# Make Destroyed, washed, very trendy shirt questions..



## mckaymental (Oct 19, 2007)

Hi! I want to start my own tshirt line and I want tips to do wash on shirts and how to destroy them a little bit like really high fashion ones...

Please tell me some tips and advices...

thanks!


----------



## jwcollect (Oct 24, 2007)

Use your imagine, anything will work, we use a microplane normally used for nutmeg and lemon rinds.


----------



## highstyleinc (Apr 4, 2007)

jwcollect said:


> Use your imagine, anything will work, we use a microplane normally used for nutmeg and lemon rinds.


Some of these brands use grinding or special washes like stone wash or bleach wash. There are home made methods of doing these, I don't have links to the articles, but if you google it, I am sure you will find a "how to" somewhere. With this trend, you will need thin shirts, approx 180 gsm.


----------



## mckaymental (Oct 19, 2007)

Thanks! If you have any links, just give them to me please


----------



## Rodney (Nov 3, 2004)

mckaymental said:


> Thanks!
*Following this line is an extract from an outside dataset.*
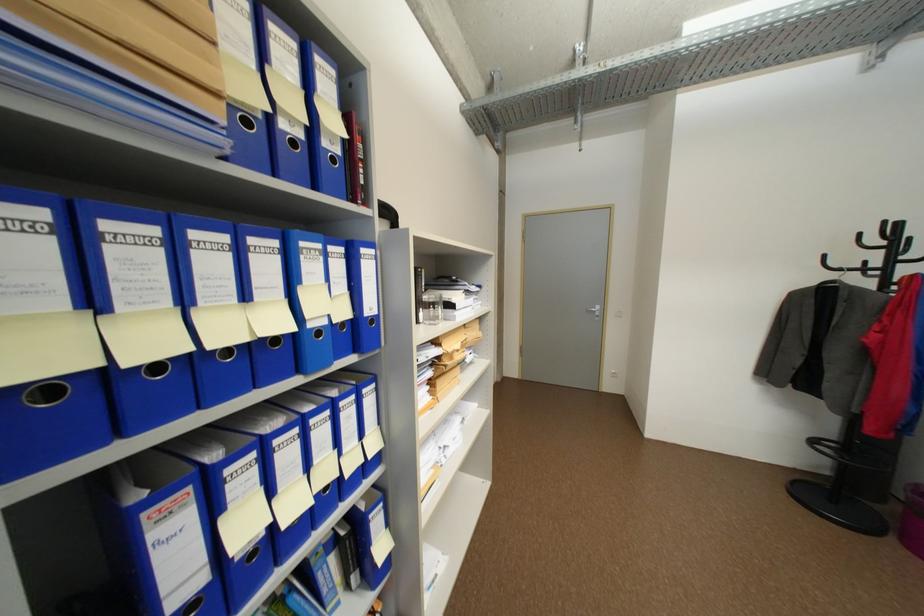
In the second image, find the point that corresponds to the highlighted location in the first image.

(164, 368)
If you have any links, just give them to me please


There's a few threads in this forum if you search for distressed or vintage in the search box at the top of the page.

I think someone mentioned using a dremmel tool for roughing their t-shirts up.


----------



## Relik Apparel (Jul 10, 2009)

Most of the trendy tees out there are distressed by large wash houses with industrial equipment. It is a very manual labor but in the end it pays off with a soft vintage garment. Most of the washes are done with some kind of mixture of pumace stones and or volcano rock  Don't know exactly how that works but I do know you are supposed to wash and dry the shirt in the end.

.


----------